THE EXERCISE -> Gather every line in the listing below that contains the string "qSketchRegion", and copy each one.
== ENTRIES
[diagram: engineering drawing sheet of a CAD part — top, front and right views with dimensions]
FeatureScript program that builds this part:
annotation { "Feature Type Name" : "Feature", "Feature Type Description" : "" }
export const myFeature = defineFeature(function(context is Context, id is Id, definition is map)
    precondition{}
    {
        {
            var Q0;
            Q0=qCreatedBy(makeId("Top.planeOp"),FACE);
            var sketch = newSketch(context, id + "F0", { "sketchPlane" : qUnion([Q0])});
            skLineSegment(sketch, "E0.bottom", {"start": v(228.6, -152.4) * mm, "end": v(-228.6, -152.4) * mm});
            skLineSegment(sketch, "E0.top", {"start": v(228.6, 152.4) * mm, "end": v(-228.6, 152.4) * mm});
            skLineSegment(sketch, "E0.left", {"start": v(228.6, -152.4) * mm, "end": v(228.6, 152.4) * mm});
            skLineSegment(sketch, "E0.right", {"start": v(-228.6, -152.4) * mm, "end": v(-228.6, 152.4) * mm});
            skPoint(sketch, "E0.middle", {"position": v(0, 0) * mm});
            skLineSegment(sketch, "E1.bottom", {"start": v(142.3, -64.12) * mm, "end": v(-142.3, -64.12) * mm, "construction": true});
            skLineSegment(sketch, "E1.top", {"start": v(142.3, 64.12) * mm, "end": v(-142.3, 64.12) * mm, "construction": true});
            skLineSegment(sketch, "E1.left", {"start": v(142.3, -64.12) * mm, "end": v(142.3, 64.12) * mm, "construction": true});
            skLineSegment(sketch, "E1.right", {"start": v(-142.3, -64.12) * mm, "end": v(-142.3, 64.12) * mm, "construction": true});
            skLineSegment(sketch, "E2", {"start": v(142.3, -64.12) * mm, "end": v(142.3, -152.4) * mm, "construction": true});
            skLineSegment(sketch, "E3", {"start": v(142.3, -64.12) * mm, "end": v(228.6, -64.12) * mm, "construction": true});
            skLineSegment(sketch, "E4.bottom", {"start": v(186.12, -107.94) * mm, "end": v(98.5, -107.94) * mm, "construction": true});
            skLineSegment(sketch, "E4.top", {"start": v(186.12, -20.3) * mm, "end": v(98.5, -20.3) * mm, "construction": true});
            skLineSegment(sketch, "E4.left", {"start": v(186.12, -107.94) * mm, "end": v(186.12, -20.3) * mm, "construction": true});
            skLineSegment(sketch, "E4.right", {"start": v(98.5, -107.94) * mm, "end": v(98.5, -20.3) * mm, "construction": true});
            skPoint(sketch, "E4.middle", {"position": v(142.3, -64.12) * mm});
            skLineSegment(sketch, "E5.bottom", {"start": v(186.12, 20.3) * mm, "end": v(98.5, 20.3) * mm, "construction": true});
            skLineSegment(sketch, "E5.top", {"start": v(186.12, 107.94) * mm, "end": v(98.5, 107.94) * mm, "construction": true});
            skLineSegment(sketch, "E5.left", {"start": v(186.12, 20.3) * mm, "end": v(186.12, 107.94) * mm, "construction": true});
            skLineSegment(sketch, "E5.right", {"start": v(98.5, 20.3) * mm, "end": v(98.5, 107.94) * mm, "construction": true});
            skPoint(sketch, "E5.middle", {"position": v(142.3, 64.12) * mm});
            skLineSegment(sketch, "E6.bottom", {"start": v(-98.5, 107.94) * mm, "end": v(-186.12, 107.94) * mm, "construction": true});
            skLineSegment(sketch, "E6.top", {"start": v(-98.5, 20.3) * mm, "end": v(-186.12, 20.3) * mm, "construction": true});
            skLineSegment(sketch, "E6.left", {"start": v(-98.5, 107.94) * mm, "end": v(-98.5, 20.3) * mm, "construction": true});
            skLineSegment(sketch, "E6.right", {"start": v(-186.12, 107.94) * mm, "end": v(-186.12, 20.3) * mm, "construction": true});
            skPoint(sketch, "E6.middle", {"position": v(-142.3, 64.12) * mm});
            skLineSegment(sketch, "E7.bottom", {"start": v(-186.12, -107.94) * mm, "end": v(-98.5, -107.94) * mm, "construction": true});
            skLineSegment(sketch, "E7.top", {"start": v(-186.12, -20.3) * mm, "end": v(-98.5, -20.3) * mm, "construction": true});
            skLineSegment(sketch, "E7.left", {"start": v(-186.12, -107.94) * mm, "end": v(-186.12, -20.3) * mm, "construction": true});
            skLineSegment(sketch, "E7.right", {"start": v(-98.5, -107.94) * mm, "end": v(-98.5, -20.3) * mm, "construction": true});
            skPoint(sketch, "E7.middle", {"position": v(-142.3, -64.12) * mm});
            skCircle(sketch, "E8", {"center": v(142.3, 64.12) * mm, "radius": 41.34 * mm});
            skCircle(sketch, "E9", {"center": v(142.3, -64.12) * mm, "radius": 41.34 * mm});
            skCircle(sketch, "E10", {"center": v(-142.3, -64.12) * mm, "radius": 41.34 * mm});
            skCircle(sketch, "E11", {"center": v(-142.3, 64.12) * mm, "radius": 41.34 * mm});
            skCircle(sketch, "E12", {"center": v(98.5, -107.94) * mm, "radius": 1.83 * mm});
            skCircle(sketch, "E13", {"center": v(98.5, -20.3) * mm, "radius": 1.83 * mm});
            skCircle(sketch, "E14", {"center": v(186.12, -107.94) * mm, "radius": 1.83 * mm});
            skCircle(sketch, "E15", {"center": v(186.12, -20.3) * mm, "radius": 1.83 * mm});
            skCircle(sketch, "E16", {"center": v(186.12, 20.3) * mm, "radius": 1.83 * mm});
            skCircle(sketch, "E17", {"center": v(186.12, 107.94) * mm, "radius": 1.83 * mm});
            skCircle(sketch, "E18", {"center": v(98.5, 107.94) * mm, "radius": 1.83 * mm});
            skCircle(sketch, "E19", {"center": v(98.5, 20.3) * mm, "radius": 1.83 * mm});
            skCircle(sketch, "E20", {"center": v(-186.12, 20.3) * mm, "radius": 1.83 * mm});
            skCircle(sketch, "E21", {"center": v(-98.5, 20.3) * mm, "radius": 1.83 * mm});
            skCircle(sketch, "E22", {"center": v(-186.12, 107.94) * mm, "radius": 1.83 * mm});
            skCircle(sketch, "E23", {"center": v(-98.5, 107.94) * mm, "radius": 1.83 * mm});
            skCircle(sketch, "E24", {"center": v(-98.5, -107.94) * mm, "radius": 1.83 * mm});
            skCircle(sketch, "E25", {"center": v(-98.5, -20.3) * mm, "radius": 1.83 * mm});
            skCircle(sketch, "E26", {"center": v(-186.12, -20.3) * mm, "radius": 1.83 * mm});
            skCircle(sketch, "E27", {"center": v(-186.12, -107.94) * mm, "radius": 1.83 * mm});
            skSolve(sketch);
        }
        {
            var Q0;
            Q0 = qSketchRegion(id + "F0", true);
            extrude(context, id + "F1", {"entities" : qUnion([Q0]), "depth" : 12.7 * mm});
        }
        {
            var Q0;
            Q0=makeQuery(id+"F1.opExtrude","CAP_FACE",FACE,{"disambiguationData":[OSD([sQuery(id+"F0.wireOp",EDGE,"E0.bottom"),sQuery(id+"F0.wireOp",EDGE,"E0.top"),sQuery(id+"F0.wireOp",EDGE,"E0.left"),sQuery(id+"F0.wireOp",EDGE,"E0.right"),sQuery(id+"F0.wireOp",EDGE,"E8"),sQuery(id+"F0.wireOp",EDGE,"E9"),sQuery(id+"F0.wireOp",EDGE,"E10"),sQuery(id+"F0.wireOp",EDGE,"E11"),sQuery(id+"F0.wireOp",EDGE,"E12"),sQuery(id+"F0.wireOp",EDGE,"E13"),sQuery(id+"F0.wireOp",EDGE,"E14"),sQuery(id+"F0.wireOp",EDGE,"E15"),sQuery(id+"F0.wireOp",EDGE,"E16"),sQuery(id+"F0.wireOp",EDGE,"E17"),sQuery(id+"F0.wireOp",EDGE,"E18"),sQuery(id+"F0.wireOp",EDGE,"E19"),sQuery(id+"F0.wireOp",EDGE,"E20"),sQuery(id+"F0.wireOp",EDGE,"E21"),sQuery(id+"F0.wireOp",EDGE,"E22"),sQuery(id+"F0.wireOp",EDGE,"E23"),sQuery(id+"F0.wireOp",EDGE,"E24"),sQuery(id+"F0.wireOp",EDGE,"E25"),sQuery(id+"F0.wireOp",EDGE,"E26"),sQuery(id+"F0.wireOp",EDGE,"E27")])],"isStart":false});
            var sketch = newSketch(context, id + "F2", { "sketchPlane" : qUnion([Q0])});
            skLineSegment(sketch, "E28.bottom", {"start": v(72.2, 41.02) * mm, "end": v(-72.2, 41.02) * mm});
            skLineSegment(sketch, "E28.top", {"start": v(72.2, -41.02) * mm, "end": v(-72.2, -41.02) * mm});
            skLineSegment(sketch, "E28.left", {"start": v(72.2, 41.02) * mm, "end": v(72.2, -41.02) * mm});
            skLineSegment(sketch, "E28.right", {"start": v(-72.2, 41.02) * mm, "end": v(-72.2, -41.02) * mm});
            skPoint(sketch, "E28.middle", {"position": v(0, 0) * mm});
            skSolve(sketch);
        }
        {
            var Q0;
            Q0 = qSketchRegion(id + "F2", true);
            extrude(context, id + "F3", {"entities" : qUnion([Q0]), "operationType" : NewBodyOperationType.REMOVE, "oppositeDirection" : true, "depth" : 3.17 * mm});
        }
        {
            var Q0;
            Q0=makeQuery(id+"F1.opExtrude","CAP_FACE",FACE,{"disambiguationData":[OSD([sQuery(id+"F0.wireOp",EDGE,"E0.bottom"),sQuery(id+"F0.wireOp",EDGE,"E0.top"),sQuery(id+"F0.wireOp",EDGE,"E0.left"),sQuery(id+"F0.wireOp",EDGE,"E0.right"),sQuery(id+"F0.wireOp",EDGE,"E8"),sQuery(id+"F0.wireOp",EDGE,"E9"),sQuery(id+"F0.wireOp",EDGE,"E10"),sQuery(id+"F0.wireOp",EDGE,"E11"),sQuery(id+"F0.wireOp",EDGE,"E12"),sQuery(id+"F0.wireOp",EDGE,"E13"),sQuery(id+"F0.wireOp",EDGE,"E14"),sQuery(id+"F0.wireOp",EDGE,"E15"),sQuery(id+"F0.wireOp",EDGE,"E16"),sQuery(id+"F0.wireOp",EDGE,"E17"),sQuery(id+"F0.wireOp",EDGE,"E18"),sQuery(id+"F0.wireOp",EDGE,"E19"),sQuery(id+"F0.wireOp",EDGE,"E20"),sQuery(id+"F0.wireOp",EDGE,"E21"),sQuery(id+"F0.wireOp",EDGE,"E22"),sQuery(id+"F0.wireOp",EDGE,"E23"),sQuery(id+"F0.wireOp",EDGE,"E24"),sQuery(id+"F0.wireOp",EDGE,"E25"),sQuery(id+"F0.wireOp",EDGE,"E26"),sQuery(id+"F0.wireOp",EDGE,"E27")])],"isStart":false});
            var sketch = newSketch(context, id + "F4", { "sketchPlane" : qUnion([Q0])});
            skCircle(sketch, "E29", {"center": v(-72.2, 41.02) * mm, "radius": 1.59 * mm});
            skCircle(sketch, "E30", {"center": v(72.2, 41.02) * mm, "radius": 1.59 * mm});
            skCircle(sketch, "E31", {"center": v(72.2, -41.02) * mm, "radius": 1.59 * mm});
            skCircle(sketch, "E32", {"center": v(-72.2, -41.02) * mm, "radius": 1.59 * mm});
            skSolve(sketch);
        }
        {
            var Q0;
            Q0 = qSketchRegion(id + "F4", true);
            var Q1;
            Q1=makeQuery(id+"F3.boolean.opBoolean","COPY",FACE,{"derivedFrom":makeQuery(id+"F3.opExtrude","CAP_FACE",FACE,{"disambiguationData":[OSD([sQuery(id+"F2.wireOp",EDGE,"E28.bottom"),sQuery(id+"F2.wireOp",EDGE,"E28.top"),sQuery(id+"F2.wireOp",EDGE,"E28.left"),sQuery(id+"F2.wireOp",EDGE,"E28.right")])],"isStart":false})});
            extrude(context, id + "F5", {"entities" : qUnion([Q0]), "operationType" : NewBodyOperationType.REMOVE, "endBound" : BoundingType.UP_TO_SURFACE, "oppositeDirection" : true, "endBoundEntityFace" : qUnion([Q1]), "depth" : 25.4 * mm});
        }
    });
====
RESPONSE TO THIS EXERCISE ->
            Q0 = qSketchRegion(id + "F0", true);
            Q0 = qSketchRegion(id + "F2", true);
            Q0 = qSketchRegion(id + "F4", true);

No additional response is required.